======== Selected excerpt ========

A dishwasher is a machine for washing dishes received in a rack using washing water sprayed under high pressure.

The dishwasher includes a tube defining a washing chamber and a sump mounted on a bottom of the tub to reserve the washing water. A detergent dispenser for dispensing the detergent by a fixed quantity is formed on an inner surface of a door. A predetermined amount of the detergent is supplied into the detergent dispenser.

By the pumping operation of a washing pump mounted in the sump, the washing water is directed toward the spraying nozzle and sprayed through a plurality of spraying holes formed on an extreme end of the spraying nozzle.

Food waste adhered to the dishes are removed from the dishes by the washing water sprayed under the high pressure and the removed food waste is collected on the floor of the tub.

In addition, the dishwasher further includes a lower nozzle installed on a top of the sump to spray the washing water upward, an upper nozzle disposed on a inner-central portion of the tub, and a top nozzle located near a ceiling of the tub 11 to spray the washing water downward.

The washing water collected in the sump is alternatively directed to the lower and upper nozzles. To realize this, a fluid passage switching valve is used.

The fluid passage switching valve is disposed on a path along which the washing water is directed to the lower or upper nozzle. The fluid passage switching valve rotates a motor to form a washing water flowing path.

However, when the fluid passage switching valve rotates to form the washing water flowing path, the washing water may momentarily flow toward both the upper and lower nozzles.

In this case, the water level of the sump is quickly lowered and thus an impeller for pumping out the washing pump is exposed to the air. When the impeller is exposed to the air, the noise generated by the impeller increases suddenly.

SUMMARY OF THE INVENTION

Accordingly, the present invention is directed to a dishwasher and a method of controlling the same that substantially obviate one or more problems due to limitations and disadvantages of the related art.

An object of the present invention is to provide a dishwasher that can reduce the noise that may be generated during the rotation of the fluid passage switching valve and a method of controlling the dishwasher.

========

Exercise tasks:
- A) List every nozzle that the dishwasher text names.
- B) Answer these questions from the dishwasher text.
(i) Where is the detergent dispenser formed?
(ii) What does the fluid passage switching valve rotate to form a washing water flowing path?
(iii) What happens to the noise generated by the impeller when the impeller is exposed to the air?
- C) Reproduce word for word the stretch of the dishwasher text from "The washing water collected" through "impeller increases suddenly.".

======== Provided records ========

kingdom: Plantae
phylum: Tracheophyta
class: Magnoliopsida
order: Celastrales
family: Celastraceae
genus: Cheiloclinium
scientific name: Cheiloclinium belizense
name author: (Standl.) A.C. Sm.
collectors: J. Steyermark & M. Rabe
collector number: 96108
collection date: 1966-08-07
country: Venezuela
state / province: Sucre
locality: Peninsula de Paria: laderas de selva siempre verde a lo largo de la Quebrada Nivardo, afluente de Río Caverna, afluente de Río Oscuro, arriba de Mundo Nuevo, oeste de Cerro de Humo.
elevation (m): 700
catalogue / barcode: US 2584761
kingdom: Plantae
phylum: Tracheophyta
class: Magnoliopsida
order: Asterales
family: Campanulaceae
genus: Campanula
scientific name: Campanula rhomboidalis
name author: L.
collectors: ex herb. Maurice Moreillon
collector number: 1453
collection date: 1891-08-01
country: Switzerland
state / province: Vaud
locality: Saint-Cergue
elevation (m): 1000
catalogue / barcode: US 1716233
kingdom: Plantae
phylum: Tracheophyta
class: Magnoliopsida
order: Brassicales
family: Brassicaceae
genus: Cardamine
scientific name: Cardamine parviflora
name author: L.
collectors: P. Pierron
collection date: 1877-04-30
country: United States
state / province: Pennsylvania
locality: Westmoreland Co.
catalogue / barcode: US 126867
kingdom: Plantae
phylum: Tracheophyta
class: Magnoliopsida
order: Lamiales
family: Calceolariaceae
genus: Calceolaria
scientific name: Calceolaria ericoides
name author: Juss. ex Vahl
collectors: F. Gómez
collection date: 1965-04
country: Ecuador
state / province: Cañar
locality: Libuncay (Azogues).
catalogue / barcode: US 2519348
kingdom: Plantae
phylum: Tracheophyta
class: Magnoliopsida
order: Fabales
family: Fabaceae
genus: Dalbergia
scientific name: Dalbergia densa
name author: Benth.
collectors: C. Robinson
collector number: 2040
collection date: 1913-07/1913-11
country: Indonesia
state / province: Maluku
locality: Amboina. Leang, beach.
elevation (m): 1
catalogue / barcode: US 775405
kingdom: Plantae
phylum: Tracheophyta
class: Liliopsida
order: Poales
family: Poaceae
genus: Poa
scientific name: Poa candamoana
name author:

========

Answers by item number:
- A)
Spraying nozzle
Lower nozzle
Upper nozzle
Top nozzle

- B)
(i) On an inner surface of a door.
(ii) A motor.
(iii) It increases suddenly.

- C)
The washing water collected in the sump is alternatively directed to the lower and upper nozzles. To realize this, a fluid passage switching valve is used.

The fluid passage switching valve is disposed on a path along which the washing water is directed to the lower or upper nozzle. The fluid passage switching valve rotates a motor to form a washing water flowing path.

However, when the fluid passage switching valve rotates to form the washing water flowing path, the washing water may momentarily flow toward both the upper and lower nozzles.

In this case, the water level of the sump is quickly lowered and thus an impeller for pumping out the washing pump is exposed to the air. When the impeller is exposed to the air, the noise generated by the impeller increases suddenly.